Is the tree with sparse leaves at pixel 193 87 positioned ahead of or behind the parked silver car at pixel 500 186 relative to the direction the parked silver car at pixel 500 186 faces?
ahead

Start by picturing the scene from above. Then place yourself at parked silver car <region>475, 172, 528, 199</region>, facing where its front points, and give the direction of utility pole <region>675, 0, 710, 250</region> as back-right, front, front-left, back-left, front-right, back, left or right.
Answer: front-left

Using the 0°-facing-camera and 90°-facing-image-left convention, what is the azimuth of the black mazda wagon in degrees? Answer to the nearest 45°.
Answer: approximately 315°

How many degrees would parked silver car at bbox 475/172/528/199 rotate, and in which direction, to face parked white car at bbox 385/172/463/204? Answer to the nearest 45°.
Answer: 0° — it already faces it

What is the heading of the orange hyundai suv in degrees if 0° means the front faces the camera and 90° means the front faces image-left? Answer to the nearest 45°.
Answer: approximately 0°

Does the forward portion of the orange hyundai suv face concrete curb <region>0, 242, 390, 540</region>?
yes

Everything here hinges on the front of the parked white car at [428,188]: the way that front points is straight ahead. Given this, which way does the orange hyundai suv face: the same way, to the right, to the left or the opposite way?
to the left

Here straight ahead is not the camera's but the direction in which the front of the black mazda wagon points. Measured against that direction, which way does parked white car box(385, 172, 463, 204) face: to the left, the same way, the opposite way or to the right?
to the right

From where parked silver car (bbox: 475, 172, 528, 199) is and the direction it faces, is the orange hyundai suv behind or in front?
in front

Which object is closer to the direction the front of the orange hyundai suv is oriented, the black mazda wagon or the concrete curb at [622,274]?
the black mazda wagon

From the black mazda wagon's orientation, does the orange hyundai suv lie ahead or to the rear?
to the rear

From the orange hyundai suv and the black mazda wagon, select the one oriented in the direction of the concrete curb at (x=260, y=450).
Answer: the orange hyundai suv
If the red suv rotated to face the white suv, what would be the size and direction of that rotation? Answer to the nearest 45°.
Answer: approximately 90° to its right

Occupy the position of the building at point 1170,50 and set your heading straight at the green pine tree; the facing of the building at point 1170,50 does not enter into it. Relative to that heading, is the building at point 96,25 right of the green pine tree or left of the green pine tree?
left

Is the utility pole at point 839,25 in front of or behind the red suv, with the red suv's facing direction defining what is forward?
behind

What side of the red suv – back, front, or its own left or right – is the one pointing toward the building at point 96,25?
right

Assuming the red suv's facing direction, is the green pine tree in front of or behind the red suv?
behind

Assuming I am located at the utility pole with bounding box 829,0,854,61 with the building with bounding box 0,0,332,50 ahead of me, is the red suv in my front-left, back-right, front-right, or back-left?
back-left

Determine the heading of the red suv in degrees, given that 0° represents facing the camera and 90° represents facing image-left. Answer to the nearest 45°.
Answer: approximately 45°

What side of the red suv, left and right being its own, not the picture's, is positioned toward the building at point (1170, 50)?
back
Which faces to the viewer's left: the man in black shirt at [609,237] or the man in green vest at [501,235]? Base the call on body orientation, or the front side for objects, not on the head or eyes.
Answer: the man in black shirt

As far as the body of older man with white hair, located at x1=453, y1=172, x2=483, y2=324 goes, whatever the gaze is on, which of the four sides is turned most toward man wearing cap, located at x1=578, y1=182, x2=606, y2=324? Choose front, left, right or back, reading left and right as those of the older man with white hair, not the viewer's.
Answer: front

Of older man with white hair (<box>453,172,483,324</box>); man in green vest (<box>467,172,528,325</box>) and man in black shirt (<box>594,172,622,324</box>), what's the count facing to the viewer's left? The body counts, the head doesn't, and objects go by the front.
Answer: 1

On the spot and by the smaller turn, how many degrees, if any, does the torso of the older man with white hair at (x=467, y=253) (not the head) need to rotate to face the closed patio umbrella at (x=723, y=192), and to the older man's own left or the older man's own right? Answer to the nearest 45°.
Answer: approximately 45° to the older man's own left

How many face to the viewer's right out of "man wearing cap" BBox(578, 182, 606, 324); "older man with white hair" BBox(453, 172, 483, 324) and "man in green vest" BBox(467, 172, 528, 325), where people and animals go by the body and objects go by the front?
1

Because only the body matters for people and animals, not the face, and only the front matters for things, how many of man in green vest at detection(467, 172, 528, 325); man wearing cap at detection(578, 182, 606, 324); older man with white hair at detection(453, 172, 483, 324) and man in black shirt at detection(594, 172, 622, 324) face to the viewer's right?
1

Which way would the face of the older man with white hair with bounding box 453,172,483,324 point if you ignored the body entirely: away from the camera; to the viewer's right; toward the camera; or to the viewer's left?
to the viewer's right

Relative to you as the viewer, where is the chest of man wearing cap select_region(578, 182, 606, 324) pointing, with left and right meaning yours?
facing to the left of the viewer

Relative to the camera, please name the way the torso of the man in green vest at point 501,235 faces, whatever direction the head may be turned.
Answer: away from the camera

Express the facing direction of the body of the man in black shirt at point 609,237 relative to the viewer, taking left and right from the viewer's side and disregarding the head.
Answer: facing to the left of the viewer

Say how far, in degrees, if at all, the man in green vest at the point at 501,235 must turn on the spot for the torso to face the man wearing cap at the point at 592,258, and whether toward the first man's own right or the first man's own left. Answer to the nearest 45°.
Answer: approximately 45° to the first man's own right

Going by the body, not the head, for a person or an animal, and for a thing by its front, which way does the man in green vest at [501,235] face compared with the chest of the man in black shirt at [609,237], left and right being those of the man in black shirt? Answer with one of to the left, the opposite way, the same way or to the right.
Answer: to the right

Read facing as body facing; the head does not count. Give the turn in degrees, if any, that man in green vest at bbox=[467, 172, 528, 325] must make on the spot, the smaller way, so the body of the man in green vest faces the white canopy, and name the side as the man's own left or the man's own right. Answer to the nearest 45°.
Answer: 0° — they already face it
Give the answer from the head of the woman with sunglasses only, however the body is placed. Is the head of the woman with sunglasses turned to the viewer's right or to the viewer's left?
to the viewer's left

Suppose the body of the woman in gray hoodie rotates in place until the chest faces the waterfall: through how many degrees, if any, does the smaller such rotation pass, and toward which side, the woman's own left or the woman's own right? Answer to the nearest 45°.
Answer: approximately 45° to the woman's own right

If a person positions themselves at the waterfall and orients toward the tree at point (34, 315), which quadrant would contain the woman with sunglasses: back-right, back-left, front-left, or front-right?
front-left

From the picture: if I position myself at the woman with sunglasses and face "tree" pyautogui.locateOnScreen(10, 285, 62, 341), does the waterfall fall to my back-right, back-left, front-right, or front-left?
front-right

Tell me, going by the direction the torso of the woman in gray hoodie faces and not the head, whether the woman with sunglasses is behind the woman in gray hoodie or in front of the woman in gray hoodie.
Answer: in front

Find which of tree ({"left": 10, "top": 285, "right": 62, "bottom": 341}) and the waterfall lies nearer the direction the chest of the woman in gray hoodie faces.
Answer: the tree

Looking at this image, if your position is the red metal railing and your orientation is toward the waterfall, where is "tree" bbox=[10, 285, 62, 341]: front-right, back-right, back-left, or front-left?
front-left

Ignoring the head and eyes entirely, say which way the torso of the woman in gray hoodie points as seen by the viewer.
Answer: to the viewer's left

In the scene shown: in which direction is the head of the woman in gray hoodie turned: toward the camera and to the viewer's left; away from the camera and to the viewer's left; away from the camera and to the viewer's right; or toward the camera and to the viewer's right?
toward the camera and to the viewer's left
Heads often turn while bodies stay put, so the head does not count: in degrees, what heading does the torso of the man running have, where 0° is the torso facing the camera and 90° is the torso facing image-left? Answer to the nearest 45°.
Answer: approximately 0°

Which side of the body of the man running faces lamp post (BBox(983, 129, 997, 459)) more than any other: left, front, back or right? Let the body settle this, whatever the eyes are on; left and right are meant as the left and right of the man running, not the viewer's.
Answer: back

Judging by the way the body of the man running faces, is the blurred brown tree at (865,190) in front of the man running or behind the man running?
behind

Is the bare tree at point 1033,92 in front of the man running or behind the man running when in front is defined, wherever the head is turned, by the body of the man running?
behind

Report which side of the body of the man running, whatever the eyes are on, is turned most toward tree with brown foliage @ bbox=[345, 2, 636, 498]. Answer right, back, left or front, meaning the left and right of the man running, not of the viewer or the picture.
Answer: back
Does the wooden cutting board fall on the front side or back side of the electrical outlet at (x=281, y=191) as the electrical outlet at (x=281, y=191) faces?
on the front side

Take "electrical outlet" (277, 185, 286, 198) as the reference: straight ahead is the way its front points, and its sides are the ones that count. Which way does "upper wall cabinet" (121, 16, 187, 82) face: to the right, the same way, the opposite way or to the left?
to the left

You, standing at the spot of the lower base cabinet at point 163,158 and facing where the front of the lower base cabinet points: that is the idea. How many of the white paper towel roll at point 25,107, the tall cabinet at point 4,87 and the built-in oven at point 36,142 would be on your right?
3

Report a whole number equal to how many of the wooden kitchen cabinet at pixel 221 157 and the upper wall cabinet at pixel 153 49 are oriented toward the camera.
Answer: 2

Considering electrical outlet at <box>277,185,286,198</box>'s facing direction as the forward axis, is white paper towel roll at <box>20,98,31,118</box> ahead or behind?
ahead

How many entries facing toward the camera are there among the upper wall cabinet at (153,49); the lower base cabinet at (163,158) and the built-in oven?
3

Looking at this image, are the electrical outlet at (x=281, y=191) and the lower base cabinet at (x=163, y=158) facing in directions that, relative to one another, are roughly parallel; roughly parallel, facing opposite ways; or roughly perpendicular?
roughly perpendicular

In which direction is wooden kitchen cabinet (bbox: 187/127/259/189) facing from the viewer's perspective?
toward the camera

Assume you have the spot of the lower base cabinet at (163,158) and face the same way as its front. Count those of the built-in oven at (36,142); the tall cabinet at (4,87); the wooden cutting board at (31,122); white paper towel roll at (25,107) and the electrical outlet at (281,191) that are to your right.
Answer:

..........

*Task to carry out*. Reproduce the data above word for word, from its first line through the line that contains "Answer: approximately 315°".

*Exercise output*.
Is the tree with sparse leaves at pixel 193 87 positioned ahead of or behind the parked silver car at pixel 500 186 relative to the direction the parked silver car at pixel 500 186 faces?
ahead

Start by picturing the scene from above. Then place yourself at parked silver car <region>475, 172, 528, 199</region>, facing where its front points, and give the direction of utility pole <region>675, 0, 710, 250</region> as back-right, front, front-left, back-left, front-right, back, left or right.
Answer: front-left

Using the 0°-facing-camera and 90°-facing-image-left convention, what is the azimuth of the black mazda wagon in degrees? Answer to the nearest 45°.
Answer: approximately 315°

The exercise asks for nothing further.